## Exercise description
Return all of the entries below exactly as they are given.

(Transcribed page contents)
____________________
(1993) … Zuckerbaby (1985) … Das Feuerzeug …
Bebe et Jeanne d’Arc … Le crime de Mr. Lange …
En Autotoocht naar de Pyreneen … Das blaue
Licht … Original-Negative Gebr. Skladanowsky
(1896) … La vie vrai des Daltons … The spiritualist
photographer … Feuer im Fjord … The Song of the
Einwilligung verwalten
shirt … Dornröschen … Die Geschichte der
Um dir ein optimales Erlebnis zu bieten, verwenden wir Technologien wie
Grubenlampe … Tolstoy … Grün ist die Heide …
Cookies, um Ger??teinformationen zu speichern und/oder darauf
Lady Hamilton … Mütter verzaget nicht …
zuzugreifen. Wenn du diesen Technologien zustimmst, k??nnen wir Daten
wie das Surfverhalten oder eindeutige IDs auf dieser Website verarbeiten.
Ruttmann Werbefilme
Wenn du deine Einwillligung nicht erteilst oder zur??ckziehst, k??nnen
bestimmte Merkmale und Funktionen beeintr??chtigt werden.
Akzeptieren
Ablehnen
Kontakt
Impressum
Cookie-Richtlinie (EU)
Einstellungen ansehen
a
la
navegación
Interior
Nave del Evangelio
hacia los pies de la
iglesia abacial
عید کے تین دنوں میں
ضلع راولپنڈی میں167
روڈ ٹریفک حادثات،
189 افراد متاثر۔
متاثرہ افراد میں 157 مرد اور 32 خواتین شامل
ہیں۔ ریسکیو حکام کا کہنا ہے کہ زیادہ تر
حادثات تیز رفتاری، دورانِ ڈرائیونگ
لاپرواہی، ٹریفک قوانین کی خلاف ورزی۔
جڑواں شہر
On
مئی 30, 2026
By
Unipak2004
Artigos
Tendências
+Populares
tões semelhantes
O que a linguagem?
____________________
## Result of this exercise
(1993) … Zuckerbaby (1985) … Das Feuerzeug …
Bebe et Jeanne d’Arc … Le crime de Mr. Lange …
En Autotoocht naar de Pyreneen … Das blaue
Licht … Original-Negative Gebr. Skladanowsky
(1896) … La vie vrai des Daltons … The spiritualist
photographer … Feuer im Fjord … The Song of the
Einwilligung verwalten
shirt … Dornröschen … Die Geschichte der
Um dir ein optimales Erlebnis zu bieten, verwenden wir Technologien wie
Grubenlampe … Tolstoy … Grün ist die Heide …
Cookies, um Ger??teinformationen zu speichern und/oder darauf
Lady Hamilton … Mütter verzaget nicht …
zuzugreifen. Wenn du diesen Technologien zustimmst, k??nnen wir Daten
wie das Surfverhalten oder eindeutige IDs auf dieser Website verarbeiten.
Ruttmann Werbefilme
Wenn du deine Einwillligung nicht erteilst oder zur??ckziehst, k??nnen
bestimmte Merkmale und Funktionen beeintr??chtigt werden.
Akzeptieren
Ablehnen
Kontakt
Impressum
Cookie-Richtlinie (EU)
Einstellungen ansehen
a
la
navegación
Interior
Nave del Evangelio
hacia los pies de la
iglesia abacial
عید کے تین دنوں میں
ضلع راولپنڈی میں167
روڈ ٹریفک حادثات،
189 افراد متاثر۔
متاثرہ افراد میں 157 مرد اور 32 خواتین شامل
ہیں۔ ریسکیو حکام کا کہنا ہے کہ زیادہ تر
حادثات تیز رفتاری، دورانِ ڈرائیونگ
لاپرواہی، ٹریفک قوانین کی خلاف ورزی۔
جڑواں شہر
On
مئی 30, 2026
By
Unipak2004
Artigos
Tendências
+Populares
tões semelhantes
O que a linguagem?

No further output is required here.